§ **Input**:
********

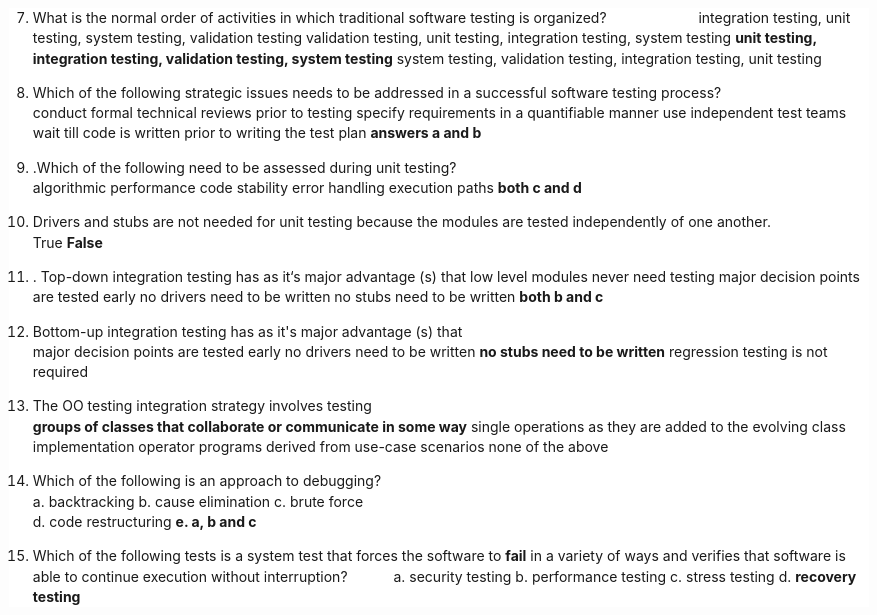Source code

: 7. What is the normal order of activities in which traditional software testing is organized? 　　　　　　
   integration testing, unit testing, system testing, validation testing
   validation testing, unit testing, integration testing, system testing 
   **unit testing, integration testing, validation testing, system testing**
   system testing, validation testing, integration testing, unit testing

8. Which of the following strategic issues needs to be addressed in a successful software testing process?                                                                                                          
   conduct formal technical reviews prior to testing
   specify requirements in a quantifiable manner
   use independent test teams
   wait till code is written prior to writing the test plan
   **answers a and b**

9. .Which of the following need to be assessed during unit testing?  
   algorithmic performance
   code stability
   error handling
   execution paths
   **both c and d**

10. Drivers and stubs are not needed for unit testing because the modules are tested independently of one another.                                                                           
    True
    **False**

11. . Top-down integration testing has as it‘s major advantage (s) that
    low level modules never need testing
    major decision points are tested early
    no drivers need to be written
    no stubs need to be written
    **both b and c**

12. Bottom-up integration testing has as it's major advantage (s) that           
    major decision points are tested early
    no drivers need to be written 
    **no stubs need to be written**
    regression testing is not required

13. The OO testing integration strategy involves testing                               
    **groups of classes that collaborate or communicate in some way**
    single operations as they are added to the evolving class implementation
    operator programs derived from use-case scenarios
    none of the above

14. Which of the following is an approach to debugging?                              
            a. backtracking
            b. cause elimination
            c. brute force                                       
            d. code restructuring
            **e. a, b and c**

15. Which of the following tests is a system test that forces the software to **fail** in a variety of ways and verifies that software is able to continue execution without interruption?　　　
    a.  security testing 
    b.  performance testing 
    c.  stress testing
    d.  **recovery testing**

********

Tail of the listing, starting at the line with "13. The OO testing" and ending at the last line: output it exactly and add nothing.

§ **Output for this exercise**:
13. The OO testing integration strategy involves testing                               
    **groups of classes that collaborate or communicate in some way**
    single operations as they are added to the evolving class implementation
    operator programs derived from use-case scenarios
    none of the above

14. Which of the following is an approach to debugging?                              
            a. backtracking
            b. cause elimination
            c. brute force                                       
            d. code restructuring
            **e. a, b and c**

15. Which of the following tests is a system test that forces the software to **fail** in a variety of ways and verifies that software is able to continue execution without interruption?　　　
    a.  security testing 
    b.  performance testing 
    c.  stress testing
    d.  **recovery testing**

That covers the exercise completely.